Joe Connolly (29), who is from Tallaght, is now starring on new RTÉ documentary series Garda Down Under, and makes the admission on the first episode of the show, which airs tonight.
“I was outside Dáil Éireann at a protest and I was kicked. I was spat at,” Joe, who was stationed at Pearse Street Garda Station at the time, said.
I was threatened that a brick would be thrown in my face and under the Haddington Road Agreement I had been working for free, basically.

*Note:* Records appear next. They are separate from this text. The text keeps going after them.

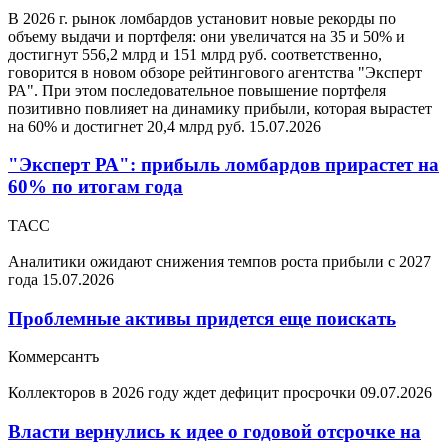
В 2026 г. рынок ломбардов установит новые рекорды по
объему выдачи и портфеля: они увеличатся на 35 и 50% и
достигнут 556,2 млрд и 151 млрд руб. соответственно,
говорится в новом обзоре рейтингового агентства "Эксперт
РА". При этом последовательное повышение портфеля
позитивно повлияет на динамику прибыли, которая вырастет
на 60% и достигнет 20,4 млрд руб.
15.07.2026
"Эксперт РА": прибыль ломбардов прирастет на
60% по итогам года
ТАСС
Аналитики ожидают снижения темпов роста прибыли с 2027
года
15.07.2026
Проблемные активы придется еще поискать
Коммерсантъ
Коллекторов в 2026 году ждет дефицит просрочки
09.07.2026
Власти вернулись к идее о годовой отсрочке на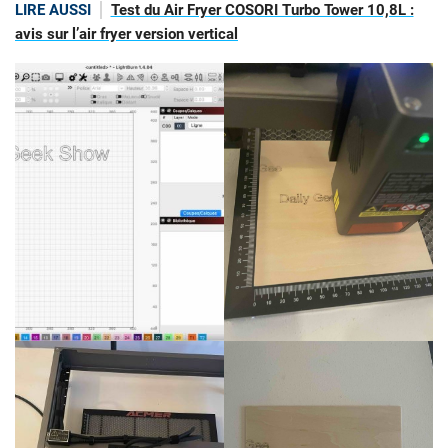
LIRE AUSSI
Test du Air Fryer COSORI Turbo Tower 10,8L :
avis sur l’air fryer version vertical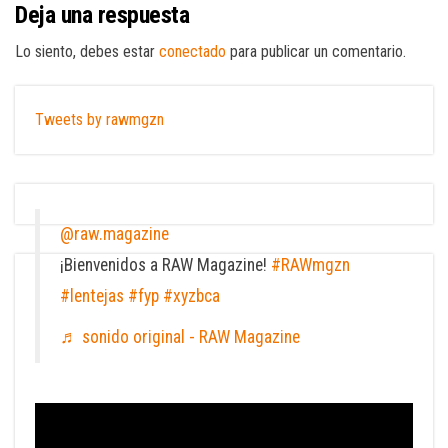
Deja una respuesta
Lo siento, debes estar
conectado
para publicar un comentario.
Tweets by rawmgzn
@raw.magazine
¡Bienvenidos a RAW Magazine!
#RAWmgzn
#lentejas
#fyp
#xyzbca
♬ sonido original - RAW Magazine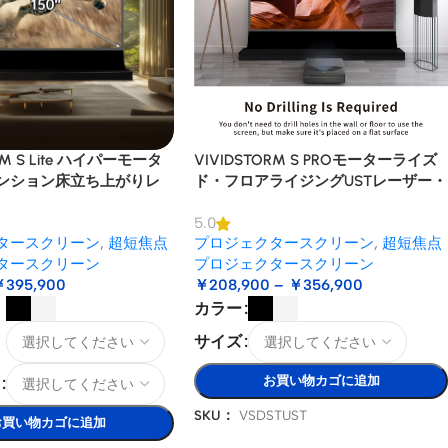
RM S Lite ハイパーモータ
VIVIDSTORM S PROモーターライズ
ンション床立ち上がりレ
ド・フロアライジングUSTレーザー・
ーALRプロジェクタースク
プロジェクター・スクリーン
5.0
タースクリーン
,
超短焦点
プロジェクタースクリーン
,
超短焦点
タースクリーン
プロジェクタースクリーン
￥
395,900
￥
208,900
–
￥
356,900
カラー
サイズ
お買い物カゴに追加
ン
SKU：
VSDSTUST
お買い物カゴに追加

I was doing a 10-hour shift for absolutely nothing.
He is now a member of the Western Australian police force (WAPOL), and is one of 30 gardaí who have emigrated to the area after a recruitment drive.
So I just said: ‘Look if I get this job, I am taking it, I am taking this opportunity, I am not going to let it pass by’. I haven’t and now I have a pool in my back garden.
Connolly is one of the stars of Garda Down Under, a fly-on-the-wall, six-part series looking at life on the beat for Irish officers working in Western Australia. It includes officers working in urban centres like Perth, and those who are based in more remote territories.
One of the officers, Peter Crosbie, is a forensic officer who mainly investigates the aftermath of burglaries. He is married to an Australian but decided to move to Perth in 2011 as he couldn’t see himself getting promoted in the gardaí, and felt that morale was low.
Michael Henderson, an ex-Cork garda, works in the outback town of Kununurra, which he said is paradise “when you’re not working” but is quite “tribal”.
The show demonstrates how difficult it is to work in a remote area where “you never know what is going to happen”.
The first episode of Garda Down Under airs tonight on RTÉ One at 8.30pm.